» **Activity**:
Repeat only the lines running from the beginning of the material through the line that contains "pinky pip: (1239, 601)".

————————

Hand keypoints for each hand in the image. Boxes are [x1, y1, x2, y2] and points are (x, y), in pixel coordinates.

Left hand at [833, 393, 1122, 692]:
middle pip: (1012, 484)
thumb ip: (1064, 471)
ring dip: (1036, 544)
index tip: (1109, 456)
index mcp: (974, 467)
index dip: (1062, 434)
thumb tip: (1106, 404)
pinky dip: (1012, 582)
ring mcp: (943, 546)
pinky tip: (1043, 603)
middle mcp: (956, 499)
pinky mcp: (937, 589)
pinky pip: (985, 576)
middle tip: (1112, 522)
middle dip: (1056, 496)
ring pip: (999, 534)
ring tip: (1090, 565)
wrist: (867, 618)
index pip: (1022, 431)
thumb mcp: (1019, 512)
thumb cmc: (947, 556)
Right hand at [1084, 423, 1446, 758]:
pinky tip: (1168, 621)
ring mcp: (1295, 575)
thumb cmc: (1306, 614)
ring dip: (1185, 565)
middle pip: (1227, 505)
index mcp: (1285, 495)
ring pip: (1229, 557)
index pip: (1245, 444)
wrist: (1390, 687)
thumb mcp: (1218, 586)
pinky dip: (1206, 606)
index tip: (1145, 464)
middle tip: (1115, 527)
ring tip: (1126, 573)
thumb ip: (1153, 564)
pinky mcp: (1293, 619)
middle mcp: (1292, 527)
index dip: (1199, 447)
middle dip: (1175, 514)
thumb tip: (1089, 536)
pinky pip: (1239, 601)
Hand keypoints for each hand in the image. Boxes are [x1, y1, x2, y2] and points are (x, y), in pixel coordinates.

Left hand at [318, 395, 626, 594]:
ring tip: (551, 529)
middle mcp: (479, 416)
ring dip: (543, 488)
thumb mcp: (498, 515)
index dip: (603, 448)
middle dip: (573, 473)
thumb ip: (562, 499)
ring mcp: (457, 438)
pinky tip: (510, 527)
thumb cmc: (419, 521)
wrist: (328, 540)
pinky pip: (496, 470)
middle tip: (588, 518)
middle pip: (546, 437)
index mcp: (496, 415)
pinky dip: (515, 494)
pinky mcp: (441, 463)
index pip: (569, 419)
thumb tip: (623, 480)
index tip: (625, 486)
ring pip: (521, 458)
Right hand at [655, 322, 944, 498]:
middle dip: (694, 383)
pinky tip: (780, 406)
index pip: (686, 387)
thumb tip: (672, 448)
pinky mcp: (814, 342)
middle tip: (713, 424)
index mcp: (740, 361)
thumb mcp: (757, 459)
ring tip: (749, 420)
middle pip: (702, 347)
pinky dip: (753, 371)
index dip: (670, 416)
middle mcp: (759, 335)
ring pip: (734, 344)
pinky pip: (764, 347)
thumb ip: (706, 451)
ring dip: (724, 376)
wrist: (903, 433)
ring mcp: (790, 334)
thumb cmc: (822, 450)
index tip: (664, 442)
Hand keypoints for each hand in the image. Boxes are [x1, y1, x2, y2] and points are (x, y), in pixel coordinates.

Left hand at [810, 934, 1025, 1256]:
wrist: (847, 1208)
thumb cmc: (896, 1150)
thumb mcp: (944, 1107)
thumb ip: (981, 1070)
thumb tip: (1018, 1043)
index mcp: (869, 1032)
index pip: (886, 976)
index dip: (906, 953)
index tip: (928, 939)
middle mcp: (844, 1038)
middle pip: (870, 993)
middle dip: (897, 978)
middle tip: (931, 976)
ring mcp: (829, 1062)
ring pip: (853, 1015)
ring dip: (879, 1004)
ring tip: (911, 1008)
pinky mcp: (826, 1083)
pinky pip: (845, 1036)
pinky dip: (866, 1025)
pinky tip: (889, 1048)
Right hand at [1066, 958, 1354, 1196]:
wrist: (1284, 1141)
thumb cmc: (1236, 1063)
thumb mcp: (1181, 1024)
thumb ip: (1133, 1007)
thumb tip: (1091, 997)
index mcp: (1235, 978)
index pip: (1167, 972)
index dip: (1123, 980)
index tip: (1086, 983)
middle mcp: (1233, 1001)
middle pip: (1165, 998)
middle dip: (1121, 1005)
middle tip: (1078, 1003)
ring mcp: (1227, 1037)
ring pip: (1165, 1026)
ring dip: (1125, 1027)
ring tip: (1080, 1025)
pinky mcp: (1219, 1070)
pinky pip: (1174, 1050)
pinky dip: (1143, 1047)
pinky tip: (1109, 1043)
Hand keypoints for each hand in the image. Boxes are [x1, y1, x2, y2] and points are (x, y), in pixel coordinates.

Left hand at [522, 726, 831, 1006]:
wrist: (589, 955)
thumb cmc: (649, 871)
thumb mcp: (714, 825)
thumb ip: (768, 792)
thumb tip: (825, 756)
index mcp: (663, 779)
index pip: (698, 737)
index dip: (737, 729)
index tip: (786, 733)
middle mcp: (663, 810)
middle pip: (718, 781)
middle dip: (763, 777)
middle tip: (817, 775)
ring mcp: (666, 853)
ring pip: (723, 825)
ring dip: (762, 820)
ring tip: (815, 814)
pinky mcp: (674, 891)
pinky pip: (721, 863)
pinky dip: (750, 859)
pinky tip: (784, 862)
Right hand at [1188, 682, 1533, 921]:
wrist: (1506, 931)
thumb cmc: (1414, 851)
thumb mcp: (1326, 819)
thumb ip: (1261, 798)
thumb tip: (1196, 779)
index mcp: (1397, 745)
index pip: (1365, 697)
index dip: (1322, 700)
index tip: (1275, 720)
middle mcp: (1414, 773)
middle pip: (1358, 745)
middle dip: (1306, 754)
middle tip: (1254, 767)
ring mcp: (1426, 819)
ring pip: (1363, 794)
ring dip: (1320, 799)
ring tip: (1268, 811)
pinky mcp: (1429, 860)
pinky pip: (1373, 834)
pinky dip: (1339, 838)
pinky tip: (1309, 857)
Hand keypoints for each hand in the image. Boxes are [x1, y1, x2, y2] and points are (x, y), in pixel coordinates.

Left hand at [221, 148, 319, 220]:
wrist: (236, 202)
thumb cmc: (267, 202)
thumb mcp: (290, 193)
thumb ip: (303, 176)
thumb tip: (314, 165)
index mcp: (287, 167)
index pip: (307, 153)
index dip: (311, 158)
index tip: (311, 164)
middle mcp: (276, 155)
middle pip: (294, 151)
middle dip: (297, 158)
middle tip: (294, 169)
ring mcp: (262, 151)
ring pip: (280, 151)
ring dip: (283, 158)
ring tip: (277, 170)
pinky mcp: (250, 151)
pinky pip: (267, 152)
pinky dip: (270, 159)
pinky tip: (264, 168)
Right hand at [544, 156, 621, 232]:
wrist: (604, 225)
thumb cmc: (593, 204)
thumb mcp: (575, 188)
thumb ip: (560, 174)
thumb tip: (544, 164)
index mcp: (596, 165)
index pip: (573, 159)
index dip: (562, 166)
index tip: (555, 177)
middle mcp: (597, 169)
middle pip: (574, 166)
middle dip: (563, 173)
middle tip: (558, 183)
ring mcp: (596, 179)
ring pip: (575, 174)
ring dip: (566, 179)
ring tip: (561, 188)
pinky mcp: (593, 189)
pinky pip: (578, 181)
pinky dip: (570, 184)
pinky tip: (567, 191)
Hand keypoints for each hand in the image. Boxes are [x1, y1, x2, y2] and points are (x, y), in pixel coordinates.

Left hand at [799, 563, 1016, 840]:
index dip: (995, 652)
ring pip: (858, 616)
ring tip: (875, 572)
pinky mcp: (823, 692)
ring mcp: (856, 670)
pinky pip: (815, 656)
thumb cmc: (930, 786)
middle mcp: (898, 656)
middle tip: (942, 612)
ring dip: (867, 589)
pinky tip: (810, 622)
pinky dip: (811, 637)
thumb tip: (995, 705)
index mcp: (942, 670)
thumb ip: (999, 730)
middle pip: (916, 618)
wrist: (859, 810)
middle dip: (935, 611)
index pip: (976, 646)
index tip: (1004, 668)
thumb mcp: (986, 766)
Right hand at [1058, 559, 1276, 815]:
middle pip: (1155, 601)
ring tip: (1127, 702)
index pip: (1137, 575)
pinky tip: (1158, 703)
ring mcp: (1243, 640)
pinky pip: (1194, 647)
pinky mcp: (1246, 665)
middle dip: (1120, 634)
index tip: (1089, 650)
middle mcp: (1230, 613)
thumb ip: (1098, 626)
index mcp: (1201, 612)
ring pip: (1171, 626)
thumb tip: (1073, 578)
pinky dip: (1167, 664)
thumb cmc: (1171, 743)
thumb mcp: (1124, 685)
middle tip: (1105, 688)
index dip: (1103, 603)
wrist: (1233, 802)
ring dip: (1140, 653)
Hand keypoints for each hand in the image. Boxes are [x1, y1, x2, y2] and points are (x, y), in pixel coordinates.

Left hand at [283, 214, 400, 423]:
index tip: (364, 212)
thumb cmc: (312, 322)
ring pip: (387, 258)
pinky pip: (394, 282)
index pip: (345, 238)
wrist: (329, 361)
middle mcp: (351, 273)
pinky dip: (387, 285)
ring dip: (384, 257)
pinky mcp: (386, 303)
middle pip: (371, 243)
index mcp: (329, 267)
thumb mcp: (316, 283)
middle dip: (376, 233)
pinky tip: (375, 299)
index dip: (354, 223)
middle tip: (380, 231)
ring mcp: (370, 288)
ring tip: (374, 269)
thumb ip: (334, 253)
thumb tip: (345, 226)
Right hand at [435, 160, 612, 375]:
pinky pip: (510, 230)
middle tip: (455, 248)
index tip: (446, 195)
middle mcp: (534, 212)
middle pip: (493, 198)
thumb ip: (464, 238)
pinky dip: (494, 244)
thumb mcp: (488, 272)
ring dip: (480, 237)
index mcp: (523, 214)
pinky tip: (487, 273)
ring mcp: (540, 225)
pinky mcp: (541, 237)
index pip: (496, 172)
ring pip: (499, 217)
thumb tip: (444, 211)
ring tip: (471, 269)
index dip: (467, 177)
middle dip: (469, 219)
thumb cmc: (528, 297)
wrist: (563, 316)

————————

» **Finished task**:
Hand keypoints for each hand in the image. Boxes are [x1, y1, x2, y2] and points are (x, y), in pixel coordinates.

Left hand at [833, 393, 1122, 692]:
middle pip: (1012, 484)
thumb ip: (1064, 471)
ring dip: (1036, 544)
index tip: (1109, 456)
index mcp: (974, 467)
index dip: (1062, 434)
thumb tip: (1106, 404)
pinky dip: (1012, 582)
ring mcp: (943, 546)
pinky tip: (1043, 603)
middle mcp: (956, 499)
pinky mcp: (937, 589)
pinky pip: (985, 576)
middle tip: (1112, 522)
middle dip: (1056, 496)
ring pip: (999, 534)
ring tip: (1090, 565)
wrist: (867, 618)
index pip: (1022, 431)
thumb mcp: (1019, 512)
thumb cmc: (947, 556)
Right hand at [1084, 423, 1446, 758]:
pinky tip: (1168, 621)
ring mcp: (1295, 575)
thumb cmc: (1306, 614)
ring dip: (1185, 565)
middle pip: (1227, 505)
index mcp: (1285, 495)
ring pip: (1229, 557)
index pip: (1245, 444)
wrist: (1390, 687)
thumb mcp: (1218, 586)
pinky dip: (1206, 606)
index tip: (1145, 464)
middle tip: (1115, 527)
ring tip: (1126, 573)
thumb ip: (1153, 564)
pinky mcp: (1293, 619)
middle mcp: (1292, 527)
index dip: (1199, 447)
middle dip: (1175, 514)
thumb tip: (1089, 536)
pinky pip: (1239, 601)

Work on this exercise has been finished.